The real challenge for brokers and their brokerage firms will come one and a half months to two months from now. At that time, the deals which would have been made starting in mid-March would be closing. But of course, very few deals were made in the second half of March. And fewer will be made in April, with everyone staying home. The Federal CARES Act, which was just passed to provide relief for small businesses and independent contractors, specifies that the money (a 250% multiple of average monthly payroll for the companies) be used to sustain payroll and pay rent, with a caveat that it is meant to be used to underwrite businesses over the eight weeks following receipt. But for residential real estate sales firms in shelter-in-place states, that will not carry them back into financially viable times.
Especially in urban, high-rise areas all over the country, property listings and sales have slowed almost to a standstill as the person-to-person contact required feels too close.
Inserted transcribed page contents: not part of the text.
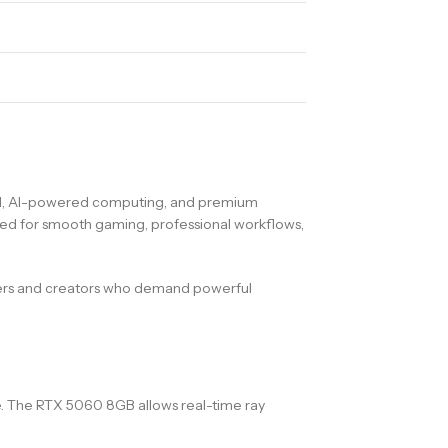
ed, AI-powered computing, and premium
red for smooth gaming, professional workflows,
ers and creators who demand powerful
. The RTX 5060 8GB allows real-time ray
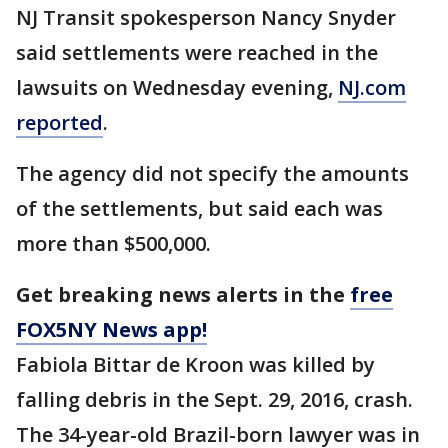
NJ Transit spokesperson Nancy Snyder
said settlements were reached in the
lawsuits on Wednesday evening,
NJ.com
reported
.
The agency did not specify the amounts
of the settlements, but said each was
more than $500,000.
Get breaking news alerts in the
free
FOX5NY News app!
Fabiola Bittar de Kroon was killed by
falling debris in the Sept. 29, 2016, crash.
The 34-year-old Brazil-born lawyer was in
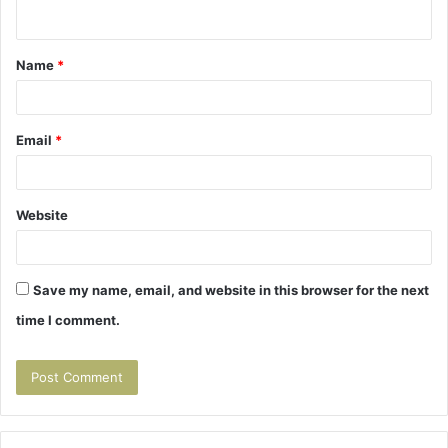
n
t
Name
*
*
Email
*
Website
Save my name, email, and website in this browser for the next
time I comment.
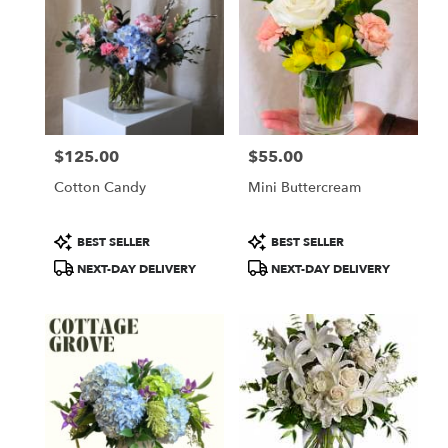
$125.00
$55.00
Price:
Price:
Cotton Candy
Mini Buttercream
Product
Product
BEST SELLER
BEST SELLER
Tags:
Tags:
NEXT-DAY DELIVERY
NEXT-DAY DELIVERY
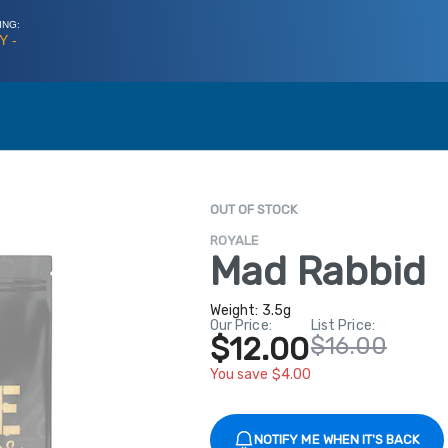
ING:
Y -
OUT OF STOCK
ROYALE
Mad Rabbid
Weight:
3.5g
Our Price:
List Price:
$12.00
$16.00
You save $4.00
NOTIFY ME WHEN IT'S BACK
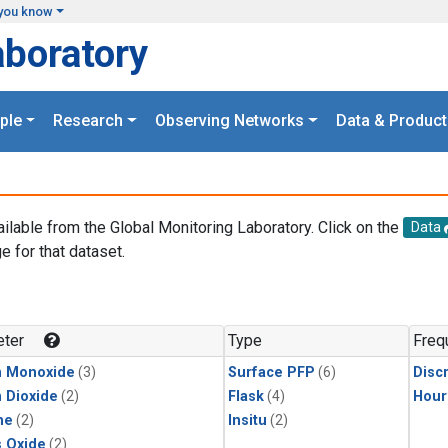
you know
aboratory
ple
Research
Observing Networks
Data & Product
ailable from the Global Monitoring Laboratory. Click on the
Data
e for that dataset.
.
ter
Type
Freq
n Monoxide
(3)
Surface PFP
(6)
Disc
 Dioxide
(2)
Flask
(4)
Hour
ne
(2)
Insitu
(2)
s Oxide
(2)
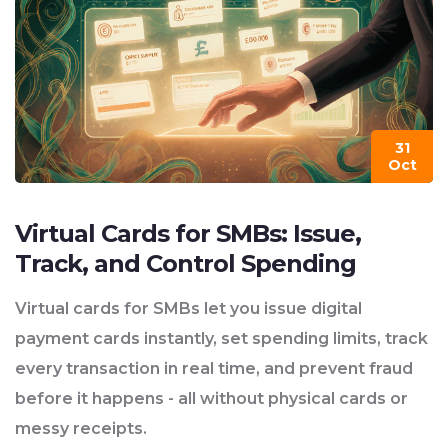
31
Oct
Virtual Cards for SMBs: Issue,
Track, and Control Spending
Virtual cards for SMBs let you issue digital
payment cards instantly, set spending limits, track
every transaction in real time, and prevent fraud
before it happens - all without physical cards or
messy receipts.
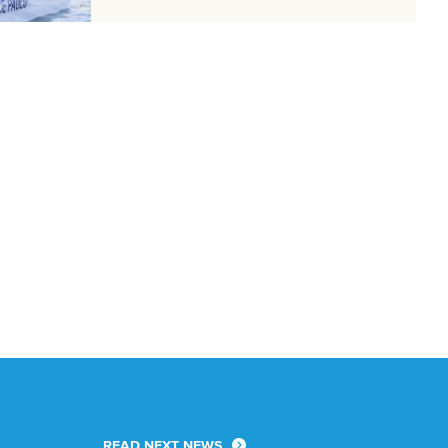
READ NEXT NEWS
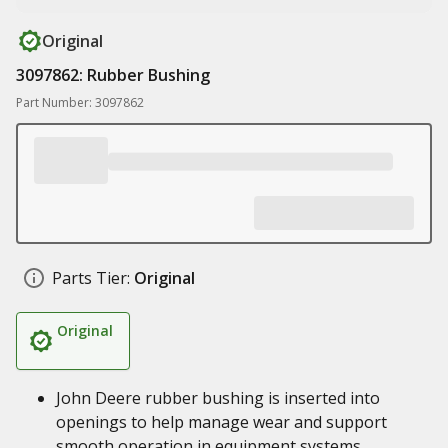
Original
3097862: Rubber Bushing
Part Number: 3097862
Parts Tier:
Original
Original
John Deere rubber bushing is inserted into
openings to help manage wear and support
smooth operation in equipment systems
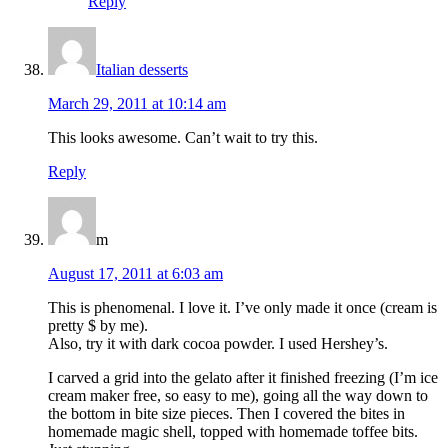
Reply
Italian desserts
March 29, 2011 at 10:14 am
This looks awesome. Can’t wait to try this.
Reply
m
August 17, 2011 at 6:03 am
This is phenomenal. I love it. I’ve only made it once (cream is
pretty $ by me).
Also, try it with dark cocoa powder. I used Hershey’s.
I carved a grid into the gelato after it finished freezing (I’m ice
cream maker free, so easy to me), going all the way down to
the bottom in bite size pieces. Then I covered the bites in
homemade magic shell, topped with homemade toffee bits.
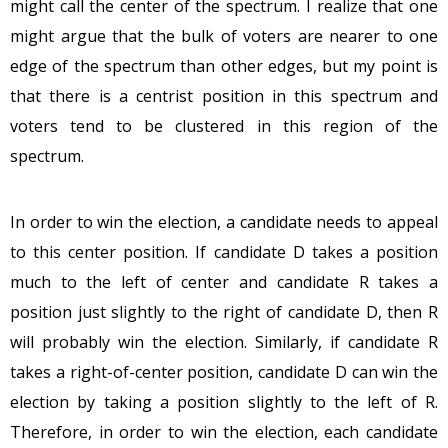
might call the center of the spectrum. I realize that one
might argue that the bulk of voters are nearer to one
edge of the spectrum than other edges, but my point is
that there is a centrist position in this spectrum and
voters tend to be clustered in this region of the
spectrum.
In order to win the election, a candidate needs to appeal
to this center position. If candidate D takes a position
much to the left of center and candidate R takes a
position just slightly to the right of candidate D, then R
will probably win the election. Similarly, if candidate R
takes a right-of-center position, candidate D can win the
election by taking a position slightly to the left of R.
Therefore, in order to win the election, each candidate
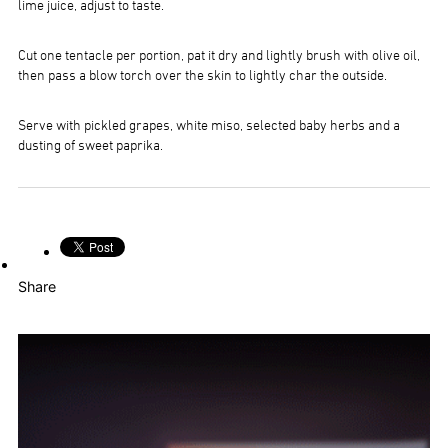
lime juice, adjust to taste.
Cut one tentacle per portion, pat it dry and lightly brush with olive oil,
then pass a blow torch over the skin to lightly char the outside.
Serve with pickled grapes, white miso, selected baby herbs and a
dusting of sweet paprika.
Share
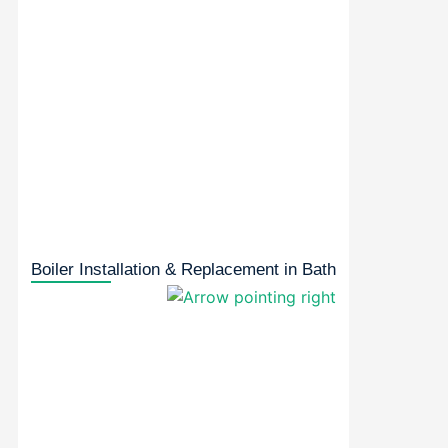
Boiler Installation & Replacement in Bath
These markets will come back; they always do. Sheltering at home has made people everywhere more aware of the importance of where they live. Have they been as comfortable there as they would like? Do they appreciate their home more now, or do its flaws seem more obvious? Is this where they want to remain after the crisis passes? As buyers feel more secure, and price levels more established, a flood of interest in moving will overtake the country. It happens every time.
The trick for real estate agencies and agents, as with so many businesses and individuals throughout the country, is to manage cash flow today so as to be sure that when the wave of new business comes, they are there to ride it. In the words of real estate brokerage analyst and advisor Mike DelPrete concluding a recent webinar on COVID-19 management strategies for brokerages: Step 1: Be Around For The Recovery. Step 2: There Is No Step 2. It’s all about Step 1!